Wnt antagonists can be divided into two functional classes, the secreted Frizzled related proteins (sFRP class) and the Dickkopf (Dkk) class (Kawano and Kypta 2003). Members of the sFRP class include the sFRP family (sFRP1-5), Wnt inhibitory factor-1 (WIF-1) and Cerberus. These antagonists bind directly to Wnt and alter their ability to bind to the Wnt receptor complex. In contrast, members of the Dickkopf class (Dkk1-4) inhibit Wnt signaling by binding to LRP5/LRP6. Kremen, which binds to Dkk is thought to trigger the internalization and clearing of the Dkk–LRP complex from the cell surface. The segregation and internalization of LRP thereby renders Wnt unable to activate intracellular signaling (Mao et al., 2002; Rothbächer and Lemaire 2002). Thus, in theory, antagonists of the sFRP class inhibit both canonical and noncanonical Wnt signaling pathways, whereas those of the Dickkopf class specifically inhibit beta-catenin-dependent canonical Wnt signaling.

References

  • Dale TC (1998). Signal transduction by the Wnt family of ligands. Biochem J, 329(2): 209–23.
  • Habas R & Dawid IB (2005). Dishevelled and Wnt signaling: is the nucleus the final frontier? J Biol, 4(1): 2.
  • Huelsken J & Behrens J (2002). The Wnt signaling pathway. J Cell Sci, 115(21): 3977–8.

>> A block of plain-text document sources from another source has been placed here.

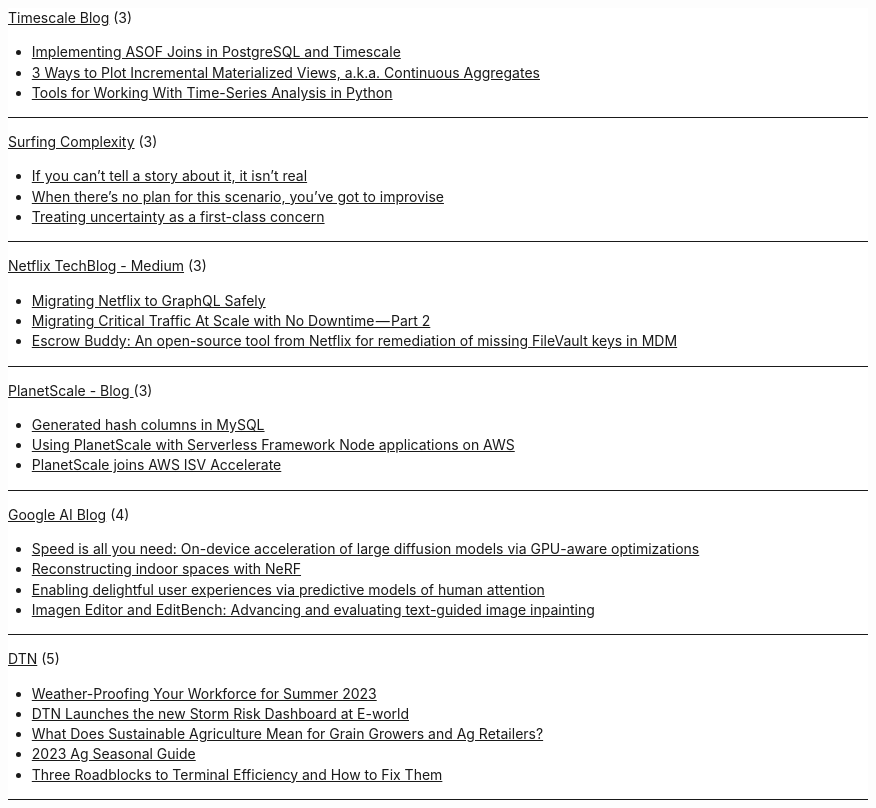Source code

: [Timescale Blog](#dbcb858c742a210591d7bc1a140be8a4) (3)
* [Implementing ASOF Joins in PostgreSQL and Timescale](#0c9760404dfecca49ba0abfe7bc86ce3) <a name="toc_0c9760404dfecca49ba0abfe7bc86ce3" />
* [3 Ways to Plot Incremental Materialized Views, a.k.a. Continuous Aggregates](#5869969b4b5ee573bf7f0ef87adb7c44) <a name="toc_5869969b4b5ee573bf7f0ef87adb7c44" />
* [Tools for Working With Time-Series Analysis in Python](#97165e468e488e783882d96099dfb032) <a name="toc_97165e468e488e783882d96099dfb032" />
---

[Surfing Complexity](#9b9b05c3927b0594dd95c138e77a9221) (3)
* [If you can’t tell a story about it, it isn’t real](#26a71bb070895ac61980da052c996253) <a name="toc_26a71bb070895ac61980da052c996253" />
* [When there’s no plan for this scenario, you’ve got to improvise](#958dc44b1f2edd954a073ac8b8a05661) <a name="toc_958dc44b1f2edd954a073ac8b8a05661" />
* [Treating uncertainty as a first-class concern](#a445f4350a1b8c9077a25120b11a17ba) <a name="toc_a445f4350a1b8c9077a25120b11a17ba" />
---

[Netflix TechBlog - Medium](#1d42798c577548f3ec05aa29ede8ebba) (3)
* [Migrating Netflix to GraphQL Safely](#1ea6a884696fc0f2f51937b96d21ac09) <a name="toc_1ea6a884696fc0f2f51937b96d21ac09" />
* [Migrating Critical Traffic At Scale with No Downtime — Part 2](#eb824cb99c4c11f1466940feec6f7551) <a name="toc_eb824cb99c4c11f1466940feec6f7551" />
* [Escrow Buddy: An open-source tool from Netflix for remediation of missing FileVault keys in MDM](#1c9c9b239a316f634f01125f06f8c126) <a name="toc_1c9c9b239a316f634f01125f06f8c126" />
---

[ PlanetScale - Blog ](#fccb2478f30ecea53d4f2f294b5e891a) (3)
* [ Generated hash columns in MySQL ](#b59f77a48d4ae26241d5610220505e02) <a name="toc_b59f77a48d4ae26241d5610220505e02" />
* [ Using PlanetScale with Serverless Framework Node applications on AWS ](#94968d8f19aff4307c7edfd7916c526a) <a name="toc_94968d8f19aff4307c7edfd7916c526a" />
* [ PlanetScale joins AWS ISV Accelerate ](#bb1e6280ffdb6a7779dc511e6cd3f8bd) <a name="toc_bb1e6280ffdb6a7779dc511e6cd3f8bd" />
---

[Google AI Blog](#c5484f8b58577f789ad94892005edf97) (4)
* [Speed is all you need: On-device acceleration of large diffusion models via GPU-aware optimizations](#afc295d2cc4618649ef8433738dc6847) <a name="toc_afc295d2cc4618649ef8433738dc6847" />
* [Reconstructing indoor spaces with NeRF](#45e401413169a2d2fe29c3d3e0237aad) <a name="toc_45e401413169a2d2fe29c3d3e0237aad" />
* [Enabling delightful user experiences via predictive models of human attention](#ddb6ce699f9f2c97c7ef3553807be82b) <a name="toc_ddb6ce699f9f2c97c7ef3553807be82b" />
* [Imagen Editor and EditBench: Advancing and evaluating text-guided image inpainting](#f040bafdc903062fd265317afc61c0ee) <a name="toc_f040bafdc903062fd265317afc61c0ee" />
---

[DTN](#764791948781f167b3638463f731ce60) (5)
* [Weather-Proofing Your Workforce for Summer 2023](#f0a033fb9139a50e2a8d86a80a8f6141) <a name="toc_f0a033fb9139a50e2a8d86a80a8f6141" />
* [DTN Launches the new Storm Risk Dashboard at E-world](#18e456fd1524049db4d36afbfb092fdc) <a name="toc_18e456fd1524049db4d36afbfb092fdc" />
* [What Does Sustainable Agriculture Mean for Grain Growers and Ag Retailers?](#286100febcc3d0eaa5a354d278bac585) <a name="toc_286100febcc3d0eaa5a354d278bac585" />
* [2023 Ag Seasonal Guide](#d358ef8f2e466dafcc51c40cc0e14cdd) <a name="toc_d358ef8f2e466dafcc51c40cc0e14cdd" />
* [Three Roadblocks to Terminal Efficiency and How to Fix Them](#a383dd33488daee3fd746f5e7e05c1b1) <a name="toc_a383dd33488daee3fd746f5e7e05c1b1" />
---
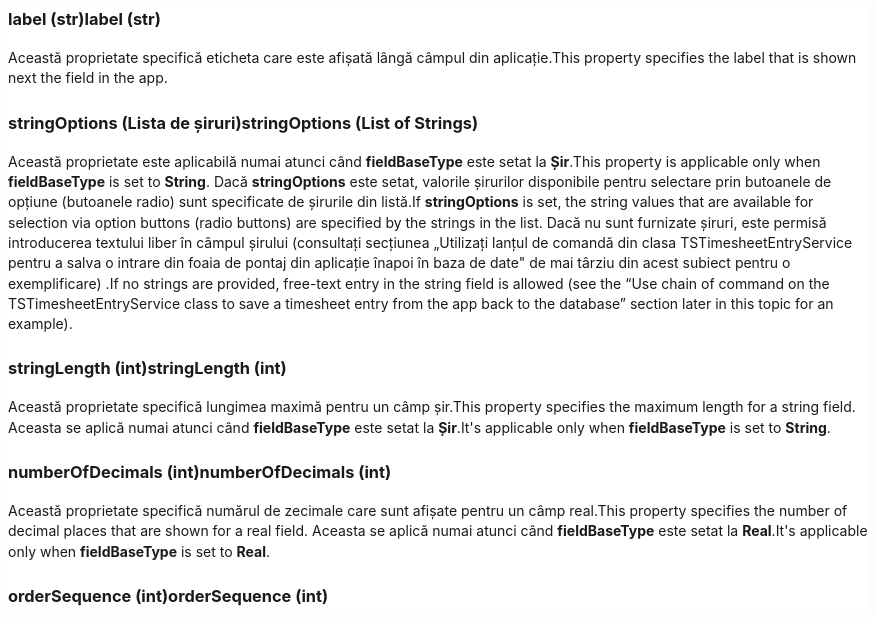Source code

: ### <a name="label-str"></a><span data-ttu-id="a7276-173">label (str)</span><span class="sxs-lookup"><span data-stu-id="a7276-173">label (str)</span></span>

<span data-ttu-id="a7276-174">Această proprietate specifică eticheta care este afișată lângă câmpul din aplicație.</span><span class="sxs-lookup"><span data-stu-id="a7276-174">This property specifies the label that is shown next the field in the app.</span></span>

### <a name="stringoptions-list-of-strings"></a><span data-ttu-id="a7276-175">stringOptions (Lista de șiruri)</span><span class="sxs-lookup"><span data-stu-id="a7276-175">stringOptions (List of Strings)</span></span>

<span data-ttu-id="a7276-176">Această proprietate este aplicabilă numai atunci când **fieldBaseType** este setat la **Șir**.</span><span class="sxs-lookup"><span data-stu-id="a7276-176">This property is applicable only when **fieldBaseType** is set to **String**.</span></span> <span data-ttu-id="a7276-177">Dacă **stringOptions** este setat, valorile șirurilor disponibile pentru selectare prin butoanele de opțiune (butoanele radio) sunt specificate de șirurile din listă.</span><span class="sxs-lookup"><span data-stu-id="a7276-177">If **stringOptions** is set, the string values that are available for selection via option buttons (radio buttons) are specified by the strings in the list.</span></span> <span data-ttu-id="a7276-178">Dacă nu sunt furnizate șiruri, este permisă introducerea textului liber în câmpul șirului (consultați secțiunea „Utilizați lanțul de comandă din clasa TSTimesheetEntryService pentru a salva o intrare din foaia de pontaj din aplicație înapoi în baza de date" de mai târziu din acest subiect pentru o exemplificare) .</span><span class="sxs-lookup"><span data-stu-id="a7276-178">If no strings are provided, free-text entry in the string field is allowed (see the “Use chain of command on the TSTimesheetEntryService class to save a timesheet entry from the app back to the database” section later in this topic for an example).</span></span>

### <a name="stringlength-int"></a><span data-ttu-id="a7276-179">stringLength (int)</span><span class="sxs-lookup"><span data-stu-id="a7276-179">stringLength (int)</span></span>

<span data-ttu-id="a7276-180">Această proprietate specifică lungimea maximă pentru un câmp șir.</span><span class="sxs-lookup"><span data-stu-id="a7276-180">This property specifies the maximum length for a string field.</span></span> <span data-ttu-id="a7276-181">Aceasta se aplică numai atunci când **fieldBaseType** este setat la **Șir**.</span><span class="sxs-lookup"><span data-stu-id="a7276-181">It's applicable only when **fieldBaseType** is set to **String**.</span></span>

### <a name="numberofdecimals-int"></a><span data-ttu-id="a7276-182">numberOfDecimals (int)</span><span class="sxs-lookup"><span data-stu-id="a7276-182">numberOfDecimals (int)</span></span>

<span data-ttu-id="a7276-183">Această proprietate specifică numărul de zecimale care sunt afișate pentru un câmp real.</span><span class="sxs-lookup"><span data-stu-id="a7276-183">This property specifies the number of decimal places that are shown for a real field.</span></span> <span data-ttu-id="a7276-184">Aceasta se aplică numai atunci când **fieldBaseType** este setat la **Real**.</span><span class="sxs-lookup"><span data-stu-id="a7276-184">It's applicable only when **fieldBaseType** is set to **Real**.</span></span>

### <a name="ordersequence-int"></a><span data-ttu-id="a7276-185">orderSequence (int)</span><span class="sxs-lookup"><span data-stu-id="a7276-185">orderSequence (int)</span></span>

  • Kawano Y & Kypta R, 2003. Secreted antagonists of the Wnt signaling pathway. J Cell Sci, 116(13): 2627–34.
  • Kikuchi A, Kichida S, Yamamoto H (2006). Regulation of Wnt signaling by protein-protein interaction and post-translational modifications. Exp Mol Med, 38(1): 1–10.

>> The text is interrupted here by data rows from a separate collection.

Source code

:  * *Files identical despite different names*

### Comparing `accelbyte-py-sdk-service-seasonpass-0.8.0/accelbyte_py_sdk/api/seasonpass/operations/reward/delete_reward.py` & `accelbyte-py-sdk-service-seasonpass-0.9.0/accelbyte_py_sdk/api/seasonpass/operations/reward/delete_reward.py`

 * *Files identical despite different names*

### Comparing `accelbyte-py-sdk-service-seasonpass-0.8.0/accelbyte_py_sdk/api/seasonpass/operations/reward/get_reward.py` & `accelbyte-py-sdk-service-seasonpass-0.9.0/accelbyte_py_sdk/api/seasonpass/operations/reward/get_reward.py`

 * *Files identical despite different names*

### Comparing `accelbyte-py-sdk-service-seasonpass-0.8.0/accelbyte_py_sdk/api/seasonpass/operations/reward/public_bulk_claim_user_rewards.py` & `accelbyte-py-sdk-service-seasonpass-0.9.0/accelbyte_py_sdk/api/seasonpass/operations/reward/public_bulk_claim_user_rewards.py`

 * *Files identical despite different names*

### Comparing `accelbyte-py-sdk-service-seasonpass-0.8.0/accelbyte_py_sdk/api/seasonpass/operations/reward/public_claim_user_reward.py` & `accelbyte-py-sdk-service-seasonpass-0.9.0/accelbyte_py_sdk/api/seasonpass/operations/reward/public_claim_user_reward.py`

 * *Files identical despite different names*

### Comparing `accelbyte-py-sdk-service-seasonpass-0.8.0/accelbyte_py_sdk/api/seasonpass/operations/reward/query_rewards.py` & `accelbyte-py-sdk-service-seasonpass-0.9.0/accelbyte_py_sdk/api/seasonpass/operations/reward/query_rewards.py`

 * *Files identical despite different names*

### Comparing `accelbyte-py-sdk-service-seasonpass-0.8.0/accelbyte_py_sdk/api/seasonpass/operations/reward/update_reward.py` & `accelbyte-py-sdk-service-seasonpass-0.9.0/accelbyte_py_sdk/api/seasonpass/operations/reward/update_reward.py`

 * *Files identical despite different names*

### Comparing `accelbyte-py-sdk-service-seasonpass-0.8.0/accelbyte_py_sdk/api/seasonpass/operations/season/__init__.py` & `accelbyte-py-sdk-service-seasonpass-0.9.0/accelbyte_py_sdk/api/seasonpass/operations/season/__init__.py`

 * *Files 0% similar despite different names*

  • Kohn AD & Moon RT (2005). Wnt and calcium signaling beta-catenin-independent pathways. Cell calcium, 38(3-4): 439–46.
  • Mao B, Wu W, Davidson G, Marhold J, Li M, Mechler BM, Delius H, Hoppe D, Stannek P, Walter C, Glinka A, Niehrs C (2002). Kremen proteins are Dickkopf receptors that regulate Wnt/beta-catenin signaling. Nature, 417(6889): 664–7.
  • Miller JR (2001). The Wnts. Genome Biol, 3(1).
  • Nusse R (2005). Wnt signaling in disease and in development. Cell Res, 15(1): 28–32.
  • Rothbächer U & Lemaire P (2002). Créme de la Kremen of Wnt signaling inhibition. Nat Cell Biol, 4(7): E172–3.